WHAT TO DO: Please name the two password managers that Charles Lindsay recommends in the password comments.

TEXT UNDER STUDY:
—————

Comments (6)

  • @ Your Service - Cromwell CT says:

    Another great tool to use is Password Security Scanner from Nirsoft that scans the passwords stored by popular Windows applications (Microsoft Outlook, Internet Explorer, Mozilla Firefox, and more…) You can show the customer how easy it is to retrieve passwords but without actually exposing the passwords in plaintext. http://www.nirsoft.net/utils/password_security_scanner.html

  • Mark says:

    Tip 11: Never use the same password on different websites. I have educated my clients on how to create a secure, memorable password system where a unique password is used for each web site they log into http://computertechsreno.com/secure-memorable-password-system.html

  • Justin Goldberg says:

    I find that using two passwords is a good system:

    One password made up of a memorable nonsense password + a pin number for facebook, email, etc… This is for the stuff you login to often pretty often. For example: jed1nunchucks3348

    Another one that’s much stronger and is complete nonsense and used on root accounts (ssh of course), web control panel logins, encrypted hard drive password, vpn passwords, anything else that needs the highest level of security.

    There’s two effects from this: I have strong passwords, and I never forget them.

    I’ve never been hacked using this system.

    Any other system I’ve tried using (like a password safe like KeePass) I just don’t have the time for.

  • SarahTonin says:

    Try to dissuade users from using the remember password / autocomplete feature in browsers. There’s a whole lot of personal info name, SSN, dob, parents names, phone numbers, car reg, tax codes, bank details that can be retrieved using simple tools. An identitt theft bonus for any laptop thief or major headache if laptop just plain lost.

  • Charles Lindsay says:

    Password managers can really help! These are an encrypted software wallet full of the usernames and passwords you use to access all the online services you use throughout your day. You log into at the beginning of each session with your one master password, and the password manager will log you into all the websites you visit thereafter.

    I recommend two good options: LastPass (https://www.lastpass.com/) which Steve Gibson also recommends, good for Windows, Android, Mac and iOS users. The free version works great, but the paid-for option allows you to connect and share your passwords with your mobile devices.

    Dan Benjamin and his crew of podcasts (http://5by5.tv) recommend 1Password (http://www.agilebits.com/) which supports Mac, iOS, Windows and Android users with a paid-for version.

    Both keep the encrypted data secure and local, both allow you to easily sync your data with any other computer you choose to authenticate with. Both allow you to generate secure passwords, and both allow you to store non-login information too, such as your credit card numbers, your SIN or SSN, your healthcare info. If you put your master password into your safety deposit box, you can enable your spouse to more easily tie up the loose ends of your life, should you pass on before they do.

    I’ve encouraged all my clients to move to one of these products. I often get an additional billable hour of training and set up with these, per client, and then I never have to hear them complain about lost passwords again!

  • danb says:

    Nice post. It is hard to get customers to have decent passwords. Unfortunately some expect me to remember theirs. To make it easier I think a read of Steve Gibson’s latest thoughts on passwords would be very helpful in this disccusion.
    On the link you will find that passwords can be much simpler and still be just as effective.

    the example from his page
    D0g………………… or PrXyc.N(n4k77#L!eVdAfp9
    Both of these passwords are just as hard to break. They both contain a Capital letter a number and a special character.
    http://www.grc.com/haystack.htm

    I listen to his podcast when I am driving between jobs.
—————
Named joint coordinates:

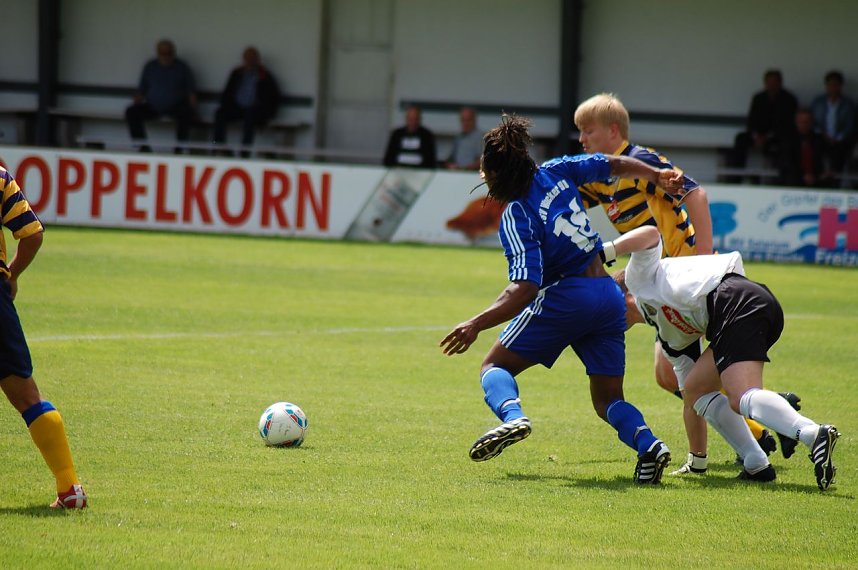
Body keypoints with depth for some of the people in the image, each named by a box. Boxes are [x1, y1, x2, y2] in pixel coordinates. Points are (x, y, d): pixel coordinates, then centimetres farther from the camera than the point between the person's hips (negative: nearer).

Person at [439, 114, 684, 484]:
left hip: (564, 298, -6)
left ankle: (511, 415, -24)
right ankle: (647, 443, -18)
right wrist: (657, 175, 32)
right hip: (609, 297, 6)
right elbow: (615, 165, 16)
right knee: (608, 400, 13)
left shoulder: (516, 217, -13)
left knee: (495, 366, 9)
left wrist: (477, 324, -25)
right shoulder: (556, 172, 3)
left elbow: (525, 288, -22)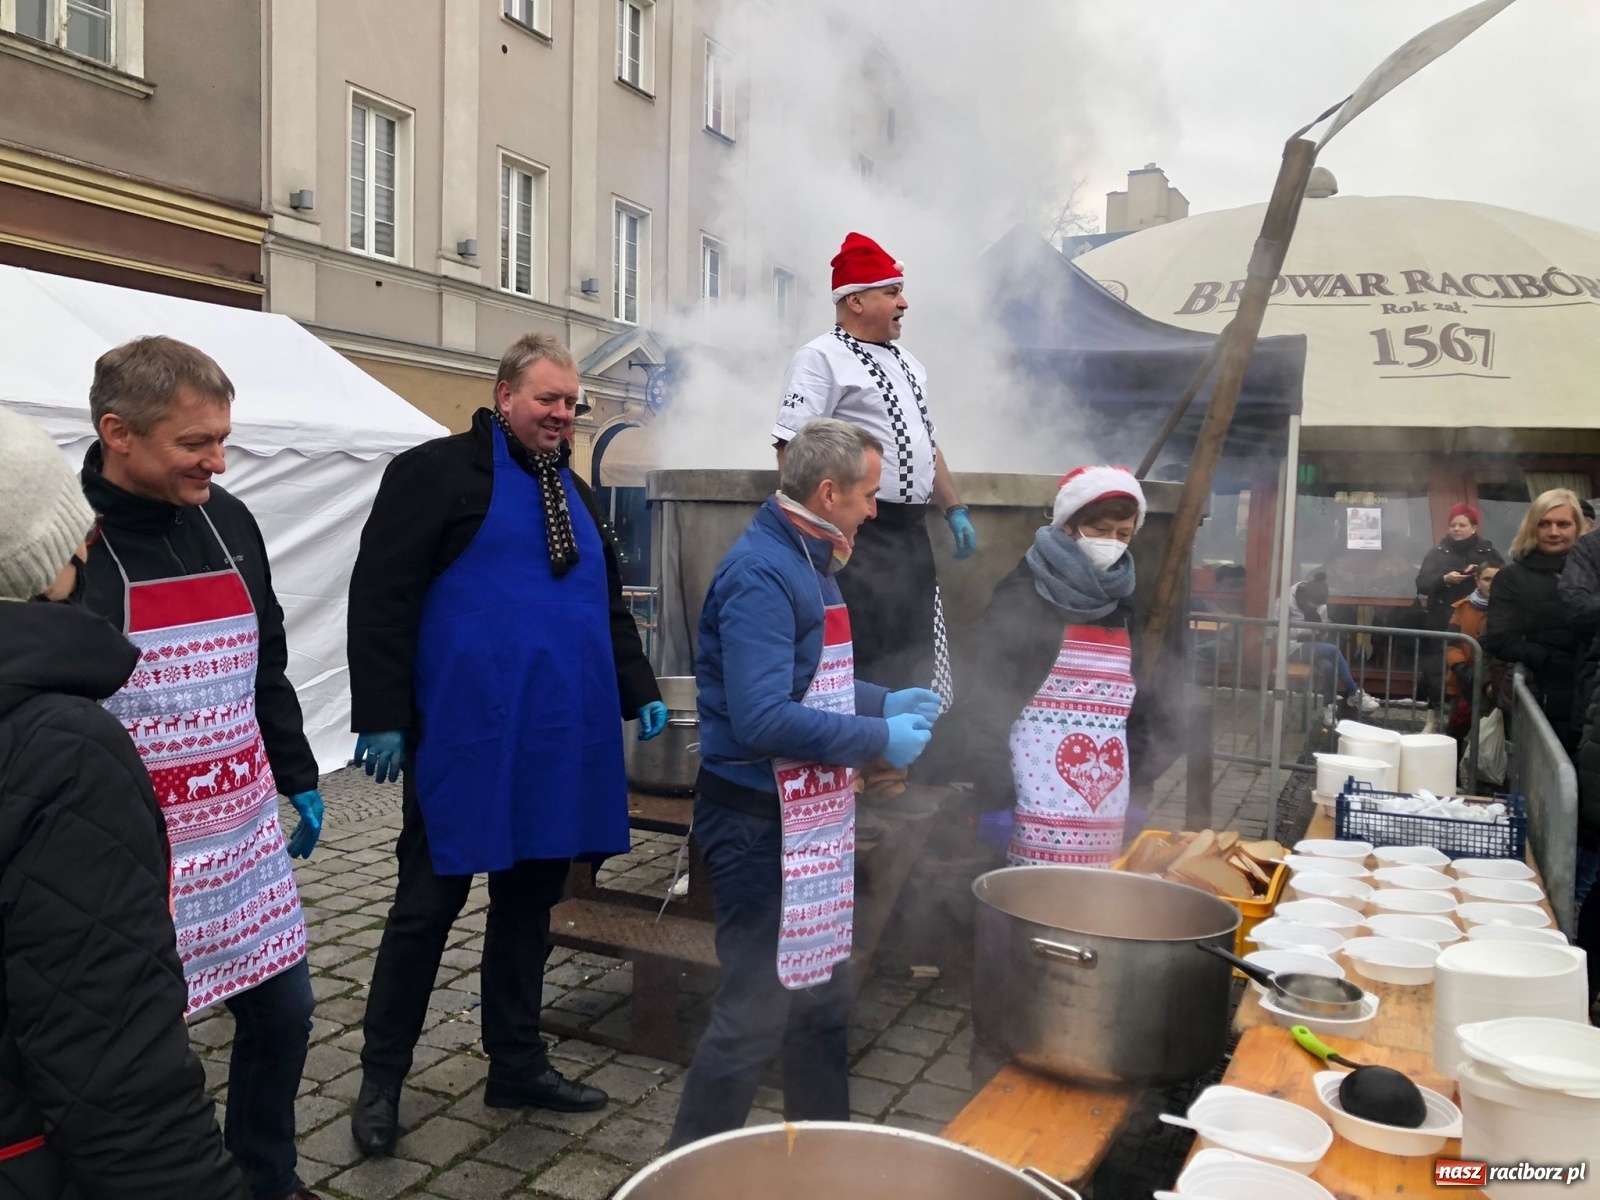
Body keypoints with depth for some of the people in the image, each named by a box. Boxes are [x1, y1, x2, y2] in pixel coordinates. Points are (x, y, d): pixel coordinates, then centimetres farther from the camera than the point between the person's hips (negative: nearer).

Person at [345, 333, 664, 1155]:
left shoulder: (572, 492, 18)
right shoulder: (435, 471, -4)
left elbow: (606, 603, 24)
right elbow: (380, 598, -10)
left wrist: (639, 691, 15)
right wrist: (382, 717, -15)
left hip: (559, 741, 7)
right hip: (465, 739, -6)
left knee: (530, 901, 15)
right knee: (430, 904, 4)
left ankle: (517, 1064, 30)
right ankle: (382, 1079, 22)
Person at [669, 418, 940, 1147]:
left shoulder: (809, 564, 10)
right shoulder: (761, 575, -22)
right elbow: (763, 720, -31)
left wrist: (886, 702, 11)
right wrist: (880, 740, -22)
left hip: (810, 818, 10)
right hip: (759, 820, -10)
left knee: (822, 993, 21)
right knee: (756, 1010, 1)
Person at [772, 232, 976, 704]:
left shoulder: (905, 362, 19)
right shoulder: (821, 358, -8)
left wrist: (955, 510, 20)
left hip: (912, 533, 9)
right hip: (858, 536, -8)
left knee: (915, 656, 14)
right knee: (864, 658, -7)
—————
ANSWER TO THIS PROBLEM: LastPass and 1Password.